→ TASK BRIEF
Rewrite the text lines from all the records below as a numbered list, with blank lines left out. Don't include the pictures in your answer.
● ● ● ● ●
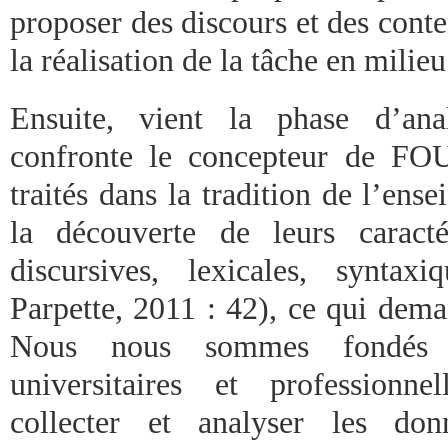
proposer des discours et des conte
la réalisation de la tâche en milieu
Ensuite, vient la phase d’an
confronte le concepteur de FO
traités dans la tradition de l’ens
la découverte de leurs caracté
discursives, lexicales, synta
Parpette, 2011 : 42), ce qui dem
Nous nous sommes fondés s
universitaires et professionne
collecter et analyser les don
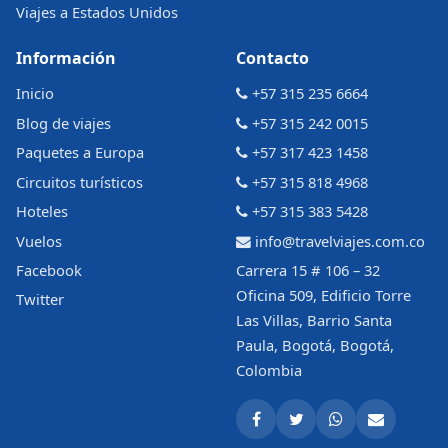
Viajes a Estados Unidos
Información
Contacto
Inicio
+57 315 235 6664
Blog de viajes
+57 315 242 0015
Paquetes a Europa
+57 317 423 1458
Circuitos turísticos
+57 315 818 4968
Hoteles
+57 315 383 5428
Vuelos
info@travelviajes.com.co
Facebook
Carrera 15 # 106 – 32
Oficina 509, Edificio Torre
Twitter
Las Villas, Barrio Santa
Paula, Bogotá, Bogotá,
Colombia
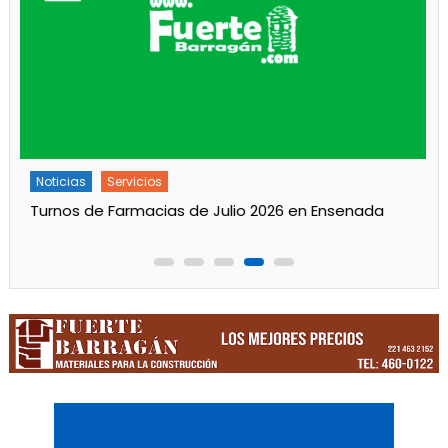
Noticias
Principal
Servicios
Trabajos en la red de agua en Villa Tranquila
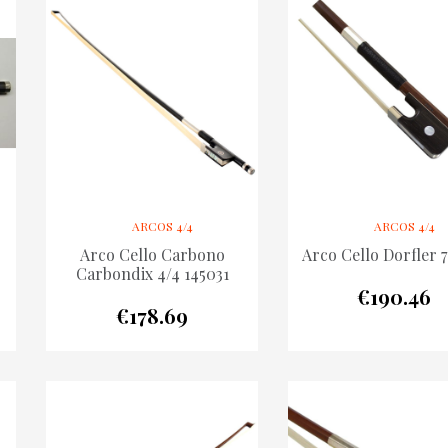
ARCOS 4/4
ARCOS 4/4
Arco Cello Carbono
Arco Cello Dorfler 7
Carbondix 4/4 145031
€
190.46
€
178.69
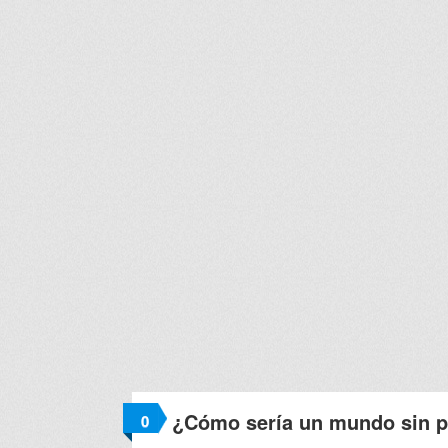
¿Cómo sería un mundo sin 
0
● ● ● ● ●
→ ANSWER AREA
1. proposer des discours et des conte
2. la réalisation de la tâche en milieu
3. Ensuite, vient la phase d’an
4. confronte le concepteur de FO
5. traités dans la tradition de l’ens
6. la découverte de leurs caracté
7. discursives, lexicales, synta
8. Parpette, 2011 : 42), ce qui dem
9. Nous nous sommes fondés s
10. universitaires et professionne
11. collecter et analyser les don
12. Viajes a Estados Unidos
13. Información
14. Contacto
15. Inicio
16. +57 315 235 6664
17. Blog de viajes
18. +57 315 242 0015
19. Paquetes a Europa
20. +57 317 423 1458
21. Circuitos turísticos
22. +57 315 818 4968
23. Hoteles
24. +57 315 383 5428
25. Vuelos
26. info@travelviajes.com.co
27. Facebook
28. Carrera 15 # 106 – 32
29. Oficina 509, Edificio Torre
30. Twitter
31. Las Villas, Barrio Santa
32. Paula, Bogotá, Bogotá,
33. Colombia
34. Noticias
35. Principal
36. Servicios
37. Trabajos en la red de agua en Villa Tranquila
38. ARCOS 4/4
39. ARCOS 4/4
40. Arco Cello Carbono
41. Arco Cello Dorfler 7
42. Carbondix 4/4 145031
43. €
44. 190.46
45. €
46. 178.69
47. ¿Cómo sería un mundo sin 
48. 0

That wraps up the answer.